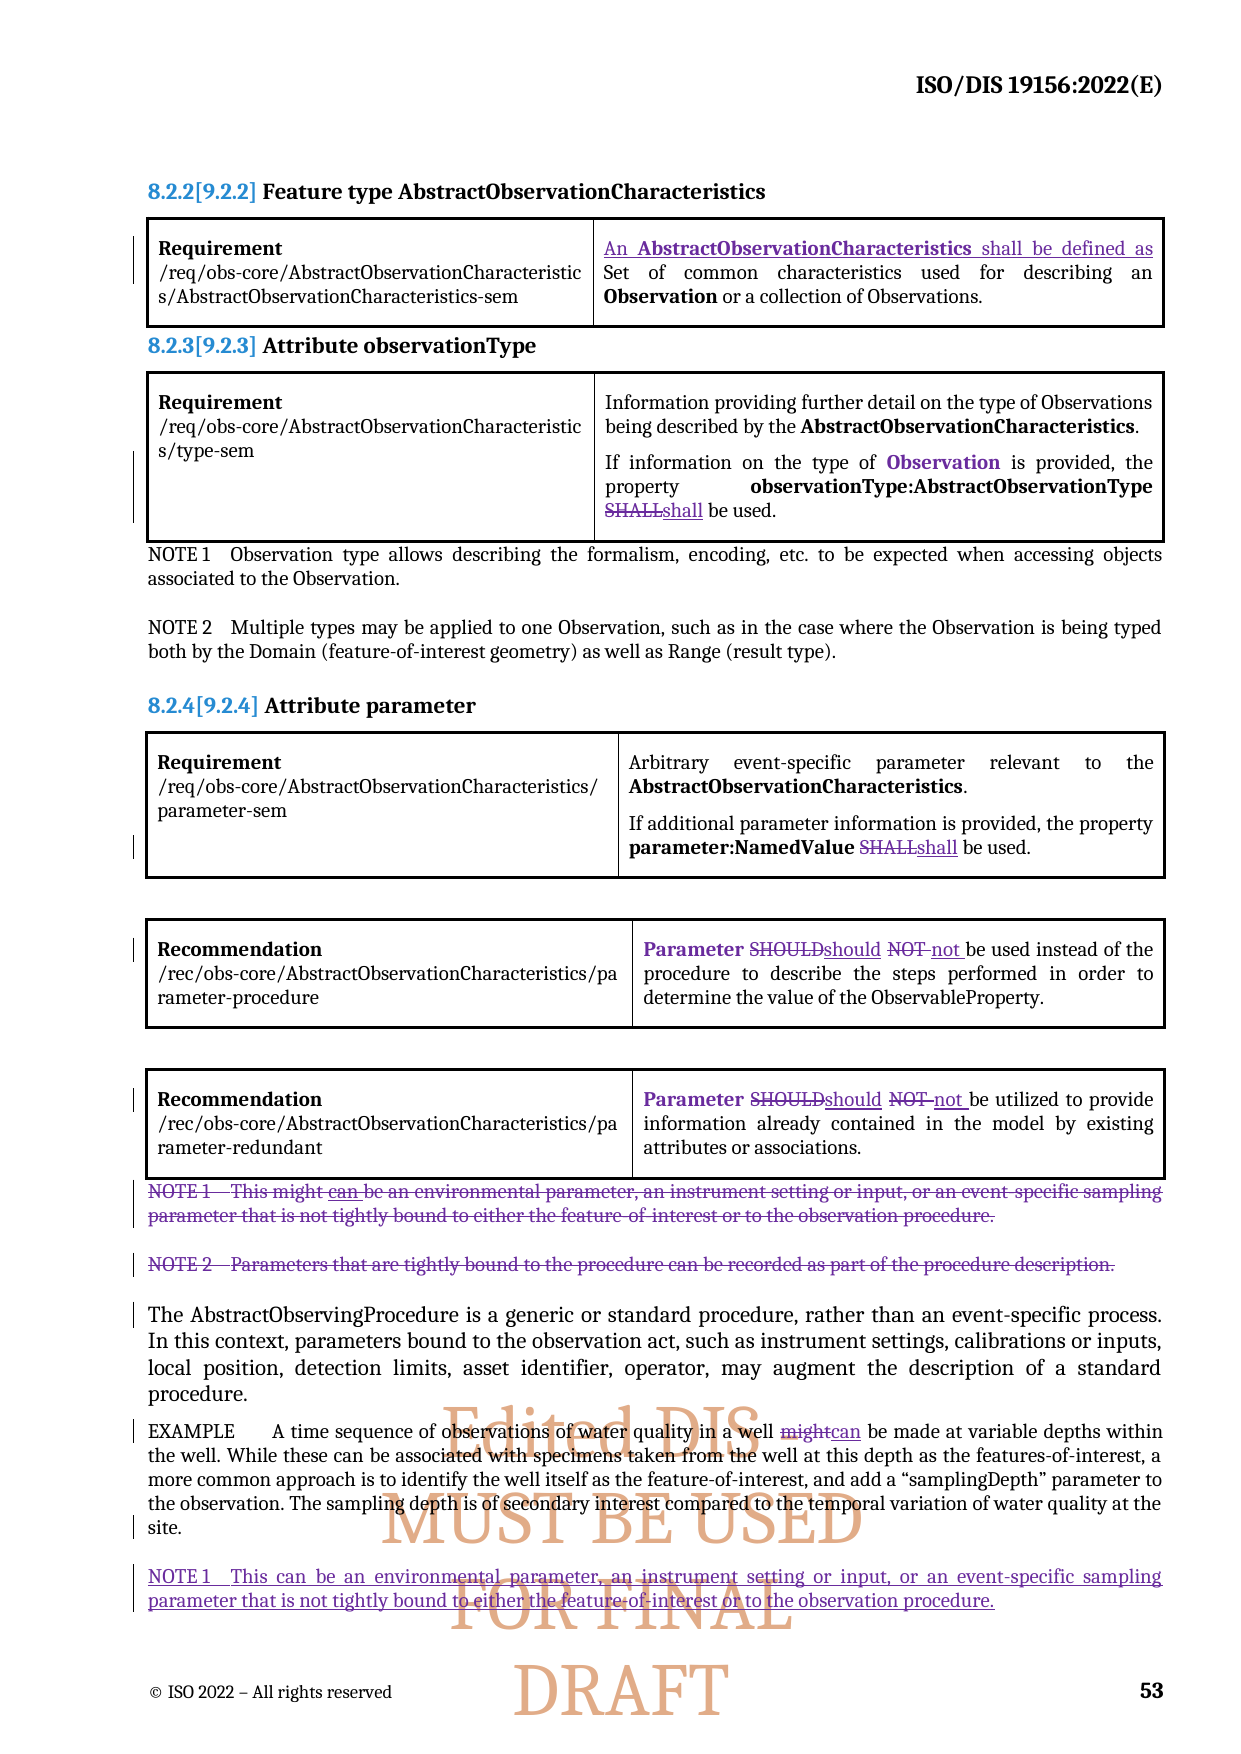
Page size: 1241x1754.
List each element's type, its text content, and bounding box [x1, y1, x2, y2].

table_header Parameter be used instead of the procedure to describe the steps performed in order to determine the value of the ObservableProperty. [633, 921, 1163, 1026]
table_header Recommendation /rec/obs-core/AbstractObservationCharacteristics/parameter-procedure [148, 921, 632, 1026]
table_header Requirement /req/obs-core/AbstractObservationCharacteristics/type-sem [149, 374, 594, 539]
table_header Arbitrary event-specific parameter relevant to the AbstractObservationCharacteristics. If additional parameter information is provided, the property parameter:NamedValue be used. [619, 734, 1163, 876]
table_header Requirement /req/obs-core/AbstractObservationCharacteristics/parameter-sem [148, 734, 618, 876]
table_header Set of common characteristics used for describing an Observation or a collection of Observations. [594, 220, 1162, 325]
subtitle Attribute observationType [148, 334, 1163, 358]
table_header Parameter be utilized to provide information already contained in the model by existing attributes or associations. [633, 1071, 1163, 1177]
text NOTE 1 Observation type allows describing the formalism, encoding, etc. to be expected when accessing objects associated to the Observation. [148, 543, 1163, 591]
text EXAMPLE A time sequence of observations of water quality in a well be made at variable depths within the well. While these can be associated with specimens taken from the well at this depth as the features-of-interest, a more common approach is to identify the well itself as the feature-of-interest, and add a “samplingDepth” parameter to the observation. The sampling depth is of secondary interest compared to the temporal variation of water quality at the site. [148, 1419, 1163, 1539]
text The AbstractObservingProcedure is a generic or standard procedure, rather than an event-specific process. In this context, parameters bound to the observation act, such as instrument settings, calibrations or inputs, local position, detection limits, asset identifier, operator, may augment the description of a standard procedure. [148, 1302, 1163, 1407]
text NOTE 2 Multiple types may be applied to one Observation, such as in the case where the Observation is being typed both by the Domain (feature-of-interest geometry) as well as Range (result type). [148, 616, 1163, 663]
table_header Requirement /req/obs-core/AbstractObservationCharacteristics/AbstractObservationCharacteristics-sem [149, 220, 593, 325]
table_header Information providing further detail on the type of Observations being described by the AbstractObservationCharacteristics. If information on the type of Observation is provided, the property observationType:AbstractObservationType be used. [595, 374, 1162, 539]
subtitle Feature type AbstractObservationCharacteristics [148, 180, 1163, 204]
subtitle Attribute parameter [148, 695, 1163, 719]
table_header Recommendation /rec/obs-core/AbstractObservationCharacteristics/parameter-redundant [148, 1071, 632, 1177]
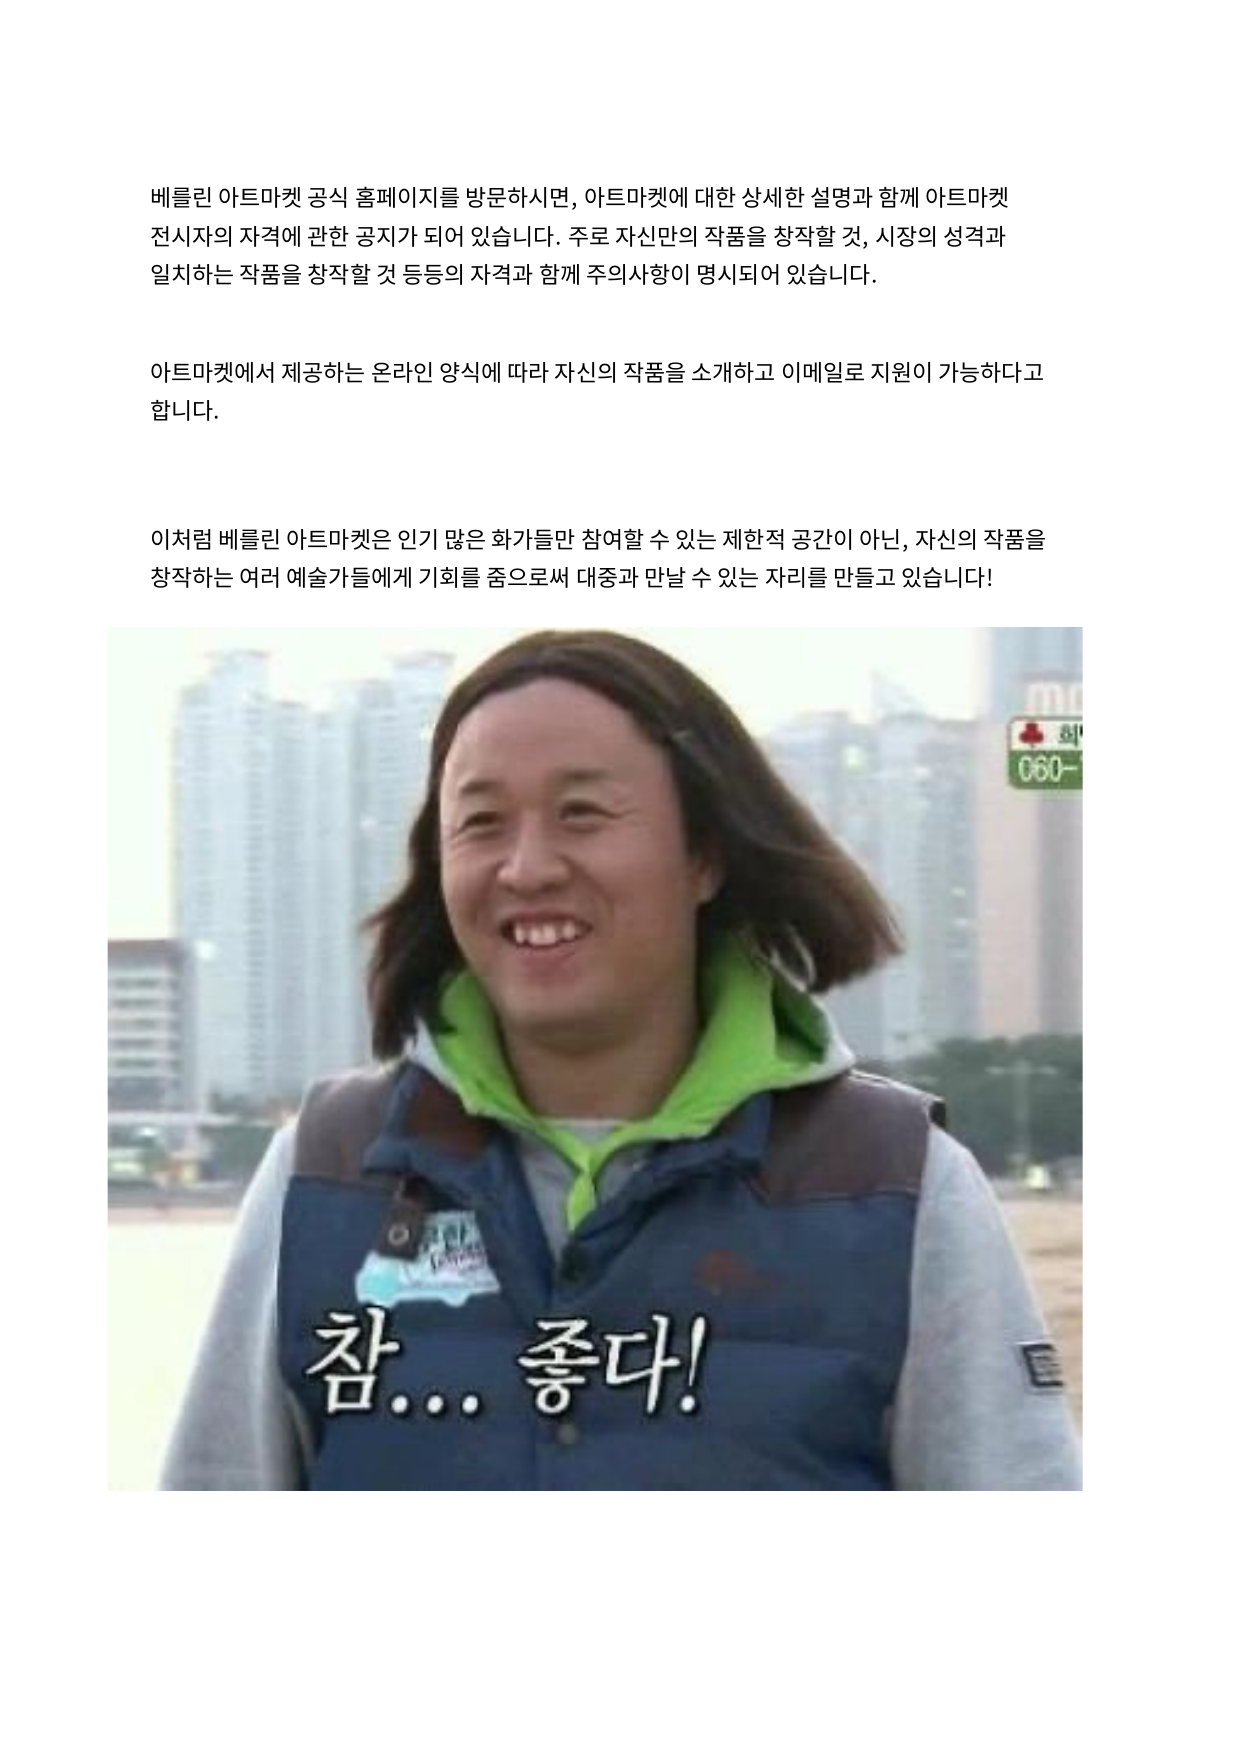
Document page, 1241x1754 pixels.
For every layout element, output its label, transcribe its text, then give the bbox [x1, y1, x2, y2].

text 베를린 아트마켓 공식 홈페이지를 방문하시면, 아트마켓에 대한 상세한 설명과 함께 아트마켓 전시자의 자격에 관한 공지가 되어 있습니다. 주로 자신만의 작품을 창작할 것, 시장의 성격과 일치하는 작품을 창작할 것 등등의 자격과 함께 주의사항이 명시되어 있습니다. [150, 180, 1090, 290]
text 이처럼 베를린 아트마켓은 인기 많은 화가들만 참여할 수 있는 제한적 공간이 아닌, 자신의 작품을 창작하는 여러 예술가들에게 기회를 줌으로써 대중과 만날 수 있는 자리를 만들고 있습니다! [150, 522, 1090, 593]
picture [107, 627, 1083, 1491]
text 아트마켓에서 제공하는 온라인 양식에 따라 자신의 작품을 소개하고 이메일로 지원이 가능하다고 합니다. [150, 355, 1090, 426]
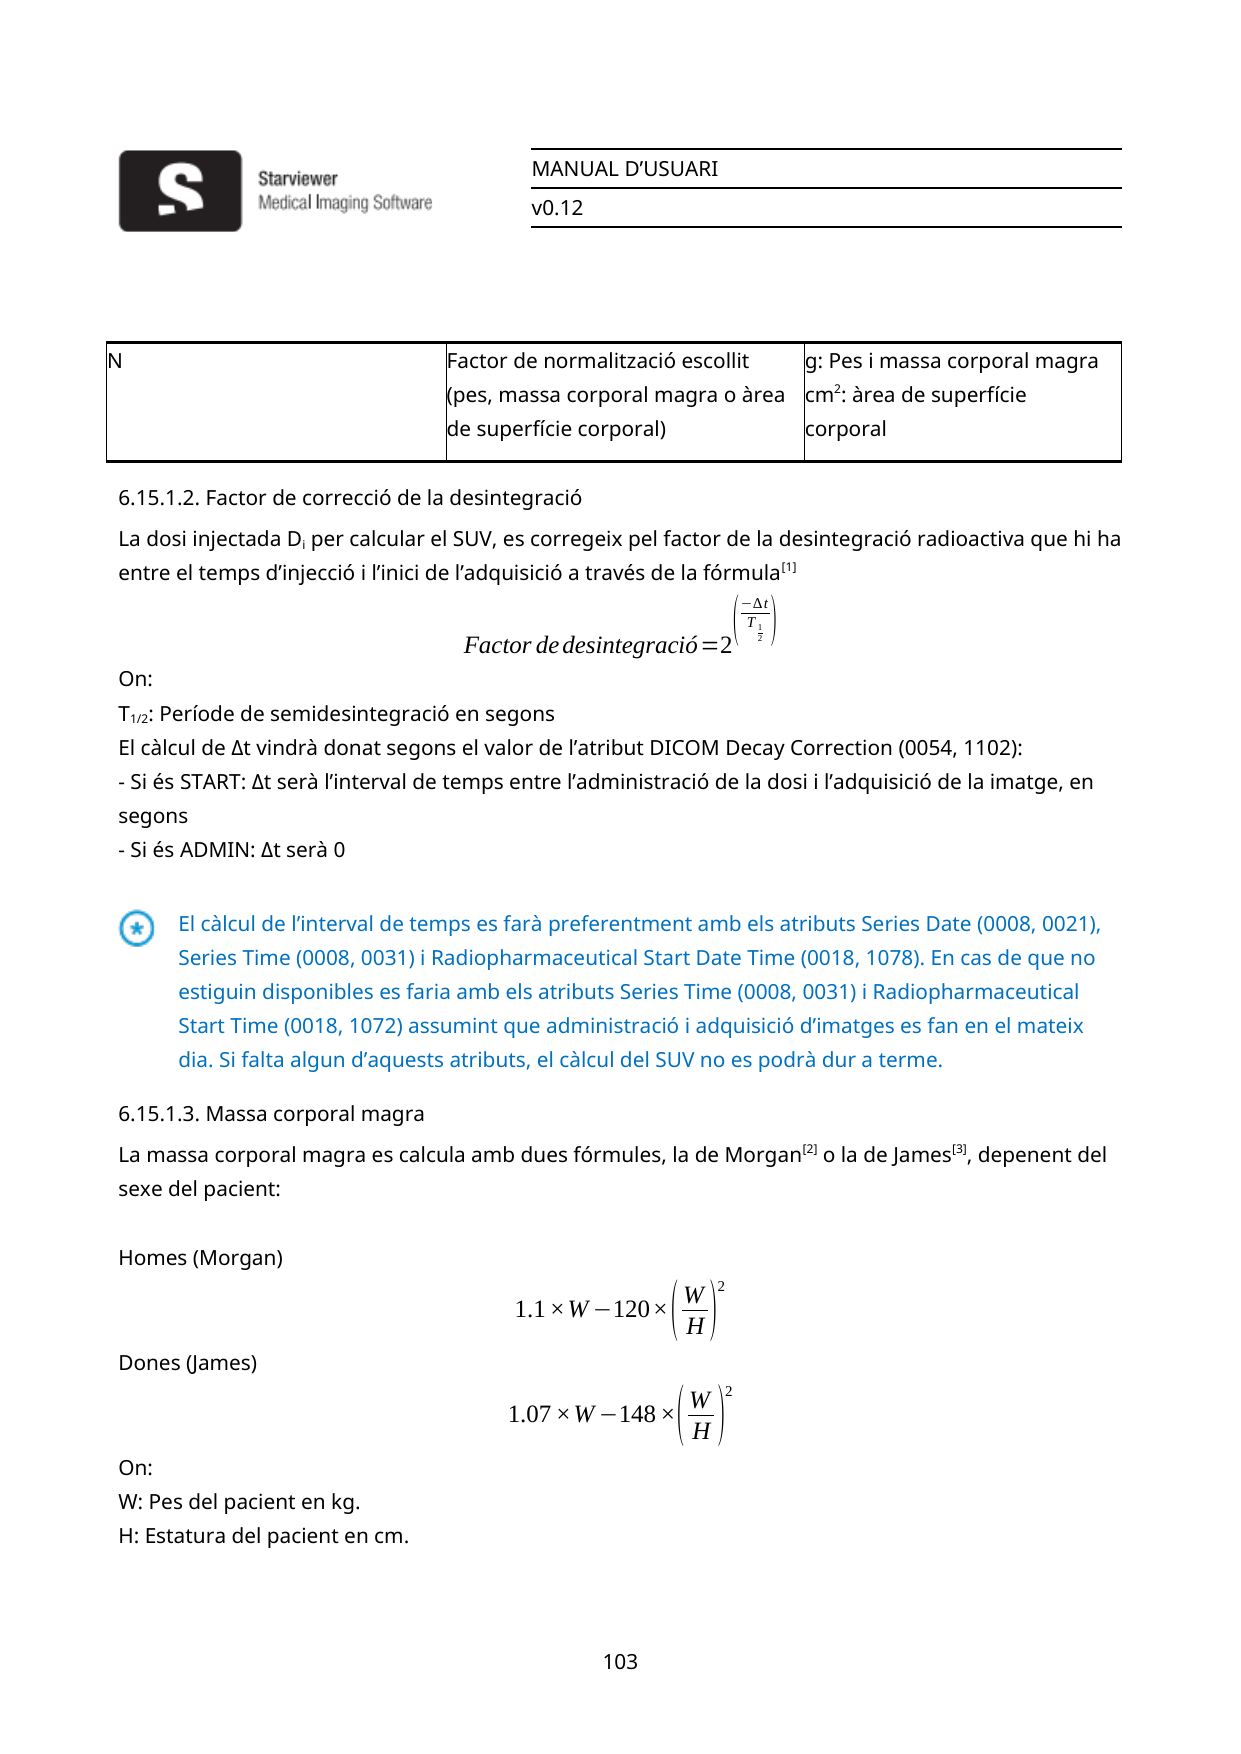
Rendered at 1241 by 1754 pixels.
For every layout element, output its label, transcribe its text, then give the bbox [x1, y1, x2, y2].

#### AIM OF THE EXERCISE
Each entry is to be transcribed verbatim, and any picture in it is to be skipped.

#### RESPONSE TO THIS TASK
Page size: 1241x1754.
List each element's type, its text content, and bounding box [x1, y1, x2, y2].

table_header Parameter be used instead of the procedure to describe the steps performed in order to determine the value of the ObservableProperty. [633, 921, 1163, 1026]
table_header Recommendation /rec/obs-core/AbstractObservationCharacteristics/parameter-procedure [148, 921, 632, 1026]
table_header Requirement /req/obs-core/AbstractObservationCharacteristics/type-sem [149, 374, 594, 539]
table_header Arbitrary event-specific parameter relevant to the AbstractObservationCharacteristics. If additional parameter information is provided, the property parameter:NamedValue be used. [619, 734, 1163, 876]
table_header Requirement /req/obs-core/AbstractObservationCharacteristics/parameter-sem [148, 734, 618, 876]
table_header Set of common characteristics used for describing an Observation or a collection of Observations. [594, 220, 1162, 325]
subtitle Attribute observationType [148, 334, 1163, 358]
table_header Parameter be utilized to provide information already contained in the model by existing attributes or associations. [633, 1071, 1163, 1177]
text NOTE 1 Observation type allows describing the formalism, encoding, etc. to be expected when accessing objects associated to the Observation. [148, 543, 1163, 591]
text EXAMPLE A time sequence of observations of water quality in a well be made at variable depths within the well. While these can be associated with specimens taken from the well at this depth as the features-of-interest, a more common approach is to identify the well itself as the feature-of-interest, and add a “samplingDepth” parameter to the observation. The sampling depth is of secondary interest compared to the temporal variation of water quality at the site. [148, 1419, 1163, 1539]
text The AbstractObservingProcedure is a generic or standard procedure, rather than an event-specific process. In this context, parameters bound to the observation act, such as instrument settings, calibrations or inputs, local position, detection limits, asset identifier, operator, may augment the description of a standard procedure. [148, 1302, 1163, 1407]
text NOTE 2 Multiple types may be applied to one Observation, such as in the case where the Observation is being typed both by the Domain (feature-of-interest geometry) as well as Range (result type). [148, 616, 1163, 663]
table_header Requirement /req/obs-core/AbstractObservationCharacteristics/AbstractObservationCharacteristics-sem [149, 220, 593, 325]
table_header Information providing further detail on the type of Observations being described by the AbstractObservationCharacteristics. If information on the type of Observation is provided, the property observationType:AbstractObservationType be used. [595, 374, 1162, 539]
subtitle Feature type AbstractObservationCharacteristics [148, 180, 1163, 204]
subtitle Attribute parameter [148, 695, 1163, 719]
table_header Recommendation /rec/obs-core/AbstractObservationCharacteristics/parameter-redundant [148, 1071, 632, 1177]
Document page, 1241x1754 pixels.
For every layout element, output its label, transcribe its text, then give the bbox [x1, y1, x2, y2].

text 베를린 아트마켓 공식 홈페이지를 방문하시면, 아트마켓에 대한 상세한 설명과 함께 아트마켓 전시자의 자격에 관한 공지가 되어 있습니다. 주로 자신만의 작품을 창작할 것, 시장의 성격과 일치하는 작품을 창작할 것 등등의 자격과 함께 주의사항이 명시되어 있습니다. [150, 180, 1090, 290]
text 이처럼 베를린 아트마켓은 인기 많은 화가들만 참여할 수 있는 제한적 공간이 아닌, 자신의 작품을 창작하는 여러 예술가들에게 기회를 줌으로써 대중과 만날 수 있는 자리를 만들고 있습니다! [150, 522, 1090, 593]
picture [107, 627, 1083, 1491]
text 아트마켓에서 제공하는 온라인 양식에 따라 자신의 작품을 소개하고 이메일로 지원이 가능하다고 합니다. [150, 355, 1090, 426]
Rendered at 1241 by 1754 pixels.
For every layout element, output its label, transcribe its text, then give the bbox [x1, y1, x2, y2].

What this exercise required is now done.